O francês Alain Resnais, um dos mais cultos e revolucionários cineastas do mundo, confessou que as histórias em quadrinhos influenciaram muito seu aprendizado da linguagem do cinema. Em conversa com Tuio Becker, um dos mais agudos e exigentes críticos de cinema que conheço, me disse ele que sua formação cinematográfica estava mais ligada aos quadrinhos que à literatura quando lhe falei da idéia de escrever um ensaio que tratasse da (de)formação literária de ver cinema. Eu de mim sei que minha formação literária determina uma maneira (às vezes acertada, às vezes perigosa) de ver cinema; sempre haverá quem me lembre as exigências industriais da sétima arte.
A verdade é que Homem-aranha (Spider-man; 2002) me pareceu uma narrativa tediosa, sem brilho, os aspectos formais foscos e a trivialidade de suas intenções risíveis. É difícil falar mal de um filme cuja predisposição do público para amá-lo vem arraigada na publicidade; mas o observador não pode ser insincero.
Sam Raimi, o diretor, é um artesão, realizou tão-somente um único filme interessante, Um plano simples (1998), e em Homem-aranha exubera em sua obsessão por uma gramática hollywoodiana sem fissuras, sem o menor laivo de ousadia; diferentemente de uma obra como A professora de piano (2001), filme francês dirigido pelo austríaco-alemão Michael Haneke (que é que esta citação erudita vem fazer neste comentário!), em que a duração do plano obedece a uma variação psicológica, ou seja, o momento do corte é determinado pela necessidade da seqüência e não pela imposição ocular do espectador, no Aranha os planos pipocam esquematicamente, seguindo uma objetividade meio televisiva em que o que importa é colocar na tela sempre a figura da personagem que está falando e fazer avançar a ação segundo aquilo que Hollywood entende por ação dramática; quer dizer, em seu novo filme Raimi aposta na mais retrógrada das linguagens cinematográficas. Nem em seus medíocres filmes de horror Raimi foi tão bem comportado quanto agora.
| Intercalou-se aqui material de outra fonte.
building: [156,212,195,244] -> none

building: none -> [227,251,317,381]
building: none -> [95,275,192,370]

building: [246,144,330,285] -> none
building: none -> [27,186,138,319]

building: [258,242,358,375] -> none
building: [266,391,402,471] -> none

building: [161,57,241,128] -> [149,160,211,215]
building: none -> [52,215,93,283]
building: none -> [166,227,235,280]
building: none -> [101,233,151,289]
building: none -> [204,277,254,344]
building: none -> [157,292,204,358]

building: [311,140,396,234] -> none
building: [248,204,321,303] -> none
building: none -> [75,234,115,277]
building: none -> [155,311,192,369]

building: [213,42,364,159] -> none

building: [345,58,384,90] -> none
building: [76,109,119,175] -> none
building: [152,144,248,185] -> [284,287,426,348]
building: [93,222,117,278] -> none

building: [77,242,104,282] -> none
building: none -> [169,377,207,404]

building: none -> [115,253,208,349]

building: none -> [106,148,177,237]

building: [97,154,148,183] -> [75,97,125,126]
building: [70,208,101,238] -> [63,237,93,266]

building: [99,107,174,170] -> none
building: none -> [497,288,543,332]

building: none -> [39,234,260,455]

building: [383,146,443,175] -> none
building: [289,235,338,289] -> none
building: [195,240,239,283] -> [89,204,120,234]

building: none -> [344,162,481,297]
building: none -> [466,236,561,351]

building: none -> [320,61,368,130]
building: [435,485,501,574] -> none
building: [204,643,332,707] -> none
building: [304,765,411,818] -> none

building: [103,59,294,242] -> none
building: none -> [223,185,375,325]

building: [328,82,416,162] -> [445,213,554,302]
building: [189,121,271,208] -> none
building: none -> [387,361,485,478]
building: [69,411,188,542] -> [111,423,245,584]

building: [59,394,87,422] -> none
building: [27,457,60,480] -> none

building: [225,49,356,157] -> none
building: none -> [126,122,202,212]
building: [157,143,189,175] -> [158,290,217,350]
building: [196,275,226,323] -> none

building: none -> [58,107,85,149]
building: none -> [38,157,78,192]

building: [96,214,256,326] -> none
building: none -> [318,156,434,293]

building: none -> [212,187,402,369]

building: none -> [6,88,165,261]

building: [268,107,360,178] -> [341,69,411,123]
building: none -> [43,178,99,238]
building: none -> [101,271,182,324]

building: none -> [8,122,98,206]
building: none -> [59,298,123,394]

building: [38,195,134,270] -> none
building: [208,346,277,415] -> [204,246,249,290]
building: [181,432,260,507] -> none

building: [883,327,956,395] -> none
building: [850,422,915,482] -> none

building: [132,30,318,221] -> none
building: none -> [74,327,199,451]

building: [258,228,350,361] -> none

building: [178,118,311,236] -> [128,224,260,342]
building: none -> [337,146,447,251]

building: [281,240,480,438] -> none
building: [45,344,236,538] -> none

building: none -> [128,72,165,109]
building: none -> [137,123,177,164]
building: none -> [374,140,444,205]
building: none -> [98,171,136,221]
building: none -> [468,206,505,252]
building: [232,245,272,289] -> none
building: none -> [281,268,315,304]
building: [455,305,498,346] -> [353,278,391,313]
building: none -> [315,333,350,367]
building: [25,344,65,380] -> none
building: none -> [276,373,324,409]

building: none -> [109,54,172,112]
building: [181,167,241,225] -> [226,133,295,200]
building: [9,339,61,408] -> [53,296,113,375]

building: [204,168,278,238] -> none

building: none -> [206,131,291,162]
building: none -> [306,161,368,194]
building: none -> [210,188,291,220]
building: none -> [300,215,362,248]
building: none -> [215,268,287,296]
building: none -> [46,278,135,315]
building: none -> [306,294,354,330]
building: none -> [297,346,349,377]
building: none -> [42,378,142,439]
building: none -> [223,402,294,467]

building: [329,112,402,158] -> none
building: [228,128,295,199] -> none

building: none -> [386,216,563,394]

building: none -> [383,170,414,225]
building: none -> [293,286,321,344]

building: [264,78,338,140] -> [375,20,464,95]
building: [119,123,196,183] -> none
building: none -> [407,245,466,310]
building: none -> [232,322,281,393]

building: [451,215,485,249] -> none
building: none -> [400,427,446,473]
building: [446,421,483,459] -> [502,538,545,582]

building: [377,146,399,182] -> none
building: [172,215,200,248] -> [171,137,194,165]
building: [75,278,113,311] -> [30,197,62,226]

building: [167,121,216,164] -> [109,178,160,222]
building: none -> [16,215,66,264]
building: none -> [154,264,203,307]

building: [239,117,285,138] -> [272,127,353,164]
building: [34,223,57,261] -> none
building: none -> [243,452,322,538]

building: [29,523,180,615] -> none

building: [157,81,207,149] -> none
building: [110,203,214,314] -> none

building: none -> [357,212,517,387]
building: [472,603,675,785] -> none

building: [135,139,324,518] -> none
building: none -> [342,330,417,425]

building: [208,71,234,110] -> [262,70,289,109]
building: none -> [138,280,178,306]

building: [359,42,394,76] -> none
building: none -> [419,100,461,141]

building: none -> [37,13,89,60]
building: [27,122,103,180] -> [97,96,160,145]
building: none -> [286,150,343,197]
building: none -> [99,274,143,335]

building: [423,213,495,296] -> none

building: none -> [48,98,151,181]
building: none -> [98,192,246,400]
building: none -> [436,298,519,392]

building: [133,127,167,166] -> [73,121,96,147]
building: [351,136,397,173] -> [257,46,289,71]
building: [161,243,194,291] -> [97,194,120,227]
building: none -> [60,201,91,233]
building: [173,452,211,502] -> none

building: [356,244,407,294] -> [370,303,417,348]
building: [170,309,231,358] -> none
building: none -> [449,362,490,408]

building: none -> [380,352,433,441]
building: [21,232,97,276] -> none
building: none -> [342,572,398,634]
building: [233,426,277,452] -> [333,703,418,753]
Mas aqui o leitor não está diante dum crítico autoritário. Deixo ao livre arbítrio de todos julgar que exagero em minhas diatribes ao Aranha porque passei minha infância e adolescência preferindo os livros aos quadrinhos. É minha (de)formação cinematográfica. Culpem a Machado de Assis e a Marcel Proust (de novo: que é que...).